Pediatricians: Partners in Helping Parents Quit Smoking
Secondhand smoke (SHS) exposure affects approximately 40 percent of the children in the United States, increasing their risk for acute respiratory infections, sudden infant death syndrome, and premature death, while also exacerbating chronic respiratory diseases such as asthma. As a pediatrician, it is astounding to me that this issue still affects so many children given what we know about the related health harms—so I wanted to find a solution.
We know that when a parent quits smoking, they eliminate the majority of their child’s SHS exposure, decrease the risk of their children becoming smokers as adults and increase their own life expectancy. We also know that parents who smoke often don’t receive all the medical care they need, and often don’t have regular contact with an adult healthcare provider. They do however, see their child’s doctor an average of three to four times each year.
This interaction puts pediatricians in a unique position to provide intergenerational family services to address the health needs of parent smokers by educating, motivating and initiating tobacco dependence treatment, while helping to protect children from tobacco and SHS exposure. Research tells us that parents expect pediatricians to ask about their smoking status and are receptive to their help on how to quit. Yet, pediatric healthcare settings very rarely deliver effective tobacco dependence assistance.
Connecting Parents to the Quitline in the Pediatrician’s Office
My colleagues and I set out to determine how we could address this treatment gap by evaluating an innovative strategy combining electronic health records (EHRs) and tobacco counseling services. Guidelines recommend pediatricians provide smoking cessation strategies to parent smokers, including giving information about or telling them to call state tobacco quitlines. However, pediatricians have an increasing number of guidelines, screenings and health issues to address when meeting with families for a short visit, so we created an electronic quitline referral system that was brief and fit within the clinicians’ typical workflow. It was our hope that by reducing the provider burden of providing smoking cessation services we could also increase the likelihood that parents would engage in treatment.
We tested two approaches at a Children’s Hospital of Philadelphia (CHOP) primary care practice in West Philadelphia. Pediatricians gave some parents the quitline phone number and encouraged them to reach out and enroll on their own. Others received an eReferral—a “warm handoff” where a physician sent the parent’s information electronically to the quitline so a quitline representative could call the parent directly to enroll. Pediatricians advised all parents to quit smoking and prescribed nicotine replacement therapy, such as the nicotine patch and nicotine gum, if they were interested.
A Promising Approach
After enrolling more than 480 parents, we found that making an eReferral led to an 8 percent increase in parents enrolling in the quitline, representing a fivefold improvement in enrollment over parents who only received quitline contact information. Conducting the study in a real-world clinical setting shows us that simply telling a parent to quit smoking isn’t enough and leads to only 1 of 50 parents successfully enrolling in treatment. When using an eReferral process, enrollment rates increased to 1 of 10 parents.

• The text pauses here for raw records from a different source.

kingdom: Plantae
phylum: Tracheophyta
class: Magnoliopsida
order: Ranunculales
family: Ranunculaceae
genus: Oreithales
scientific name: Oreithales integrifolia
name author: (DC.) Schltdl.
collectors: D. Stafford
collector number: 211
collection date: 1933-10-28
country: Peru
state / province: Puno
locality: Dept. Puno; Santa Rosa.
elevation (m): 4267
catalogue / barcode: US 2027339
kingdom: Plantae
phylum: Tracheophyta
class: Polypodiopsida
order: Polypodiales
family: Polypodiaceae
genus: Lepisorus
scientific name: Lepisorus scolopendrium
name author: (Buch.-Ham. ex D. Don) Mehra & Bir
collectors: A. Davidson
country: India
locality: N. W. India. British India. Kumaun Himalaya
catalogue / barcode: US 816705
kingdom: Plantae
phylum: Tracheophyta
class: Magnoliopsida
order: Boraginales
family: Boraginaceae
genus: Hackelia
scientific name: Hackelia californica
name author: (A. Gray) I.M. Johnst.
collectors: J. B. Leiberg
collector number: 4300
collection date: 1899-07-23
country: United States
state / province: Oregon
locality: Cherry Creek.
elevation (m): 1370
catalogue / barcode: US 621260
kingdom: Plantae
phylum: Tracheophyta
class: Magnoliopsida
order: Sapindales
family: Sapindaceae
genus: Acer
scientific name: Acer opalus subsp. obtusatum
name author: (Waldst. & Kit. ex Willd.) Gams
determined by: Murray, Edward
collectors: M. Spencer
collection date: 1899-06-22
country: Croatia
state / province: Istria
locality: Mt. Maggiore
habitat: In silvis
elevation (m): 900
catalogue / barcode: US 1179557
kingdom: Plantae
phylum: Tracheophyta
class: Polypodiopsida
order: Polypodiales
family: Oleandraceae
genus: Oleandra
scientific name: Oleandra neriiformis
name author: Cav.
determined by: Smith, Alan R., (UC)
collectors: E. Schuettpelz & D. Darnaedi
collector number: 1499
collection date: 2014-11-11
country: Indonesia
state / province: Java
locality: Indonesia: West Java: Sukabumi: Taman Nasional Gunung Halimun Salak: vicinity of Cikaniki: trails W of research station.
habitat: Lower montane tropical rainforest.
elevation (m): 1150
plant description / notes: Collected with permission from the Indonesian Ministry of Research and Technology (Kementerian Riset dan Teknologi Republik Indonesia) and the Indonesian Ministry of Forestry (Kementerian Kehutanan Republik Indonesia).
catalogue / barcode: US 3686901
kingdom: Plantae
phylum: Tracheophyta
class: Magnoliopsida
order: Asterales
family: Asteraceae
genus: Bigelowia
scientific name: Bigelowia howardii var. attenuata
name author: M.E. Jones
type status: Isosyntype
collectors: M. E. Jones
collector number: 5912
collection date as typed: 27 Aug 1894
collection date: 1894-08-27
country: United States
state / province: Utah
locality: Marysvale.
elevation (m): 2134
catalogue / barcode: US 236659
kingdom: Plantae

What we learned is that by connecting parents who smoke to the quitline through eReferral, pediatric practices may be successful in significantly increasing treatment rates. It’s important work, but it’s also just a first step. While eReferral to the quitline led to 10 percent of parents successfully enrolling, 90 percent of parents still did not engage. Further, we need ongoing efforts that support parents in achieving the ultimate outcome: quitting.
Continued research is key to this effort. My colleagues at PolicyLab at CHOP, and beyond, are working to increase the likelihood that parents will start treatment by leveraging behavioral economics methods to initiate behavior change. What we already know is that multiple quit attempts and sticking with treatment can dramatically increase the likelihood that an individual will quit smoking. Given the widespread benefits of tobacco cessation, we should continue exploring and investing in longer-term follow-up services that keep parents engaged including, but not limited to, reminders to revisit smoking at the next office visit, text messages to check in with parents and reinforce behavior change, telephone outreach, additional in-person services available at the office, or even home visits by a community health worker.
In all, this work reveals how helping parents quit smoking through pediatric settings is possible and should be a policy priority we all strive toward. Pediatricians have the opportunity to protect the health of children by intervening directly with parents—helping ensure that they and their children live healthier, tobacco-free lives.